**** Extracted material ****

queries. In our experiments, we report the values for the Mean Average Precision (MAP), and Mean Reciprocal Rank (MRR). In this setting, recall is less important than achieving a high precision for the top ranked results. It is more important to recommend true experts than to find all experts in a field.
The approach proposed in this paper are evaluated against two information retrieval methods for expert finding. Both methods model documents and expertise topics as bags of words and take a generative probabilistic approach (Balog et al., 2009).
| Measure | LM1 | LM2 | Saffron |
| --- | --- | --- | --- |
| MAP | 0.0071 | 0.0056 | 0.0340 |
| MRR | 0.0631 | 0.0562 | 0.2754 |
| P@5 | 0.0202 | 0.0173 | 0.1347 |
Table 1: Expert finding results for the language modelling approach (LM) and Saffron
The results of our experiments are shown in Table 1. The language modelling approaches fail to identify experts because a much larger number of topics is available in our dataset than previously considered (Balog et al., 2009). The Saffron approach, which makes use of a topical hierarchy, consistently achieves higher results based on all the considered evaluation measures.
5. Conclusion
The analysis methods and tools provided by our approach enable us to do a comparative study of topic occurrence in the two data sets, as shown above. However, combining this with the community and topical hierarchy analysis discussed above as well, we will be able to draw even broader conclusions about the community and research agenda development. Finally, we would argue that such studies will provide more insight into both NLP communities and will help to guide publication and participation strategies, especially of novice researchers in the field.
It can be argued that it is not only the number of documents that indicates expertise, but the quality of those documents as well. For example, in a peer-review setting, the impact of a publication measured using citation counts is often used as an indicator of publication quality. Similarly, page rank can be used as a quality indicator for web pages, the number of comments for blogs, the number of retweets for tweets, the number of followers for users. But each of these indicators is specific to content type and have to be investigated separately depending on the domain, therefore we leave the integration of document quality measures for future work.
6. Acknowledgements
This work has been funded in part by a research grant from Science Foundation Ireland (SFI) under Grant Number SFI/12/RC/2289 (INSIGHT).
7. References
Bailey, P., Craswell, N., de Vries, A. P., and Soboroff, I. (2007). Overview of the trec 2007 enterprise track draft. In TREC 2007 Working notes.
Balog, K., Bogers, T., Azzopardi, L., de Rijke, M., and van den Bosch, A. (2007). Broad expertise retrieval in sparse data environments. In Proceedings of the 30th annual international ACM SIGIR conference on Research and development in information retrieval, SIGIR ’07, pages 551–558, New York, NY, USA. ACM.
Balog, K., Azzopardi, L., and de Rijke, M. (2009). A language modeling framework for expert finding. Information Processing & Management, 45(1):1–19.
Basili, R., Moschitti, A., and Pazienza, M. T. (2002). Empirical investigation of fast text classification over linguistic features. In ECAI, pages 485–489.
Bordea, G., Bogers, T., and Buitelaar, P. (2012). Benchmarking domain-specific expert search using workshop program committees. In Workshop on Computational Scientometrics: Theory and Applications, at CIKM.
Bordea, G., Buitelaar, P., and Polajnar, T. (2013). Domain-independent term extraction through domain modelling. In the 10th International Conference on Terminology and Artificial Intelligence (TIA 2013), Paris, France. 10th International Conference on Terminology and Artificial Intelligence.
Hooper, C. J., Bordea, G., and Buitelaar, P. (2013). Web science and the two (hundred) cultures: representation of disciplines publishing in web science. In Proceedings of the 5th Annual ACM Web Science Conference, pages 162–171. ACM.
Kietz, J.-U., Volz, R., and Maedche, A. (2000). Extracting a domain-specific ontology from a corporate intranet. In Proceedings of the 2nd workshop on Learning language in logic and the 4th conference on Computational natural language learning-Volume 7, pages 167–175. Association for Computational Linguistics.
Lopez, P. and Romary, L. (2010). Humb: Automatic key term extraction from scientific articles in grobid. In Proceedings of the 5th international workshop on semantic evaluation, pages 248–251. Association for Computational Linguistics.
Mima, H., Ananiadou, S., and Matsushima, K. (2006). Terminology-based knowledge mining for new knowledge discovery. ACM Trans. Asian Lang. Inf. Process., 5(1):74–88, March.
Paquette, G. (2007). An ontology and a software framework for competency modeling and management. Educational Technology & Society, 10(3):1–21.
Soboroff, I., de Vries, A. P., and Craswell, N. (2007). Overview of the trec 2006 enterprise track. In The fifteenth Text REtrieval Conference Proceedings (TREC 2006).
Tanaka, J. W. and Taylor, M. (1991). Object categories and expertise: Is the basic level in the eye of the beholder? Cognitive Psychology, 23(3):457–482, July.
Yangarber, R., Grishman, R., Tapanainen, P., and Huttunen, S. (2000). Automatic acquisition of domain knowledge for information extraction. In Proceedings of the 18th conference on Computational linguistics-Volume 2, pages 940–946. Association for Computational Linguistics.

****

#### [Required work]
Show, from the listing above, each line that contains the word "modeling".

#### [Exercise answer]
Balog, K., Azzopardi, L., and de Rijke, M. (2009). A language modeling framework for expert finding. Information Processing & Management, 45(1):1–19.
Paquette, G. (2007). An ontology and a software framework for competency modeling and management. Educational Technology & Society, 10(3):1–21.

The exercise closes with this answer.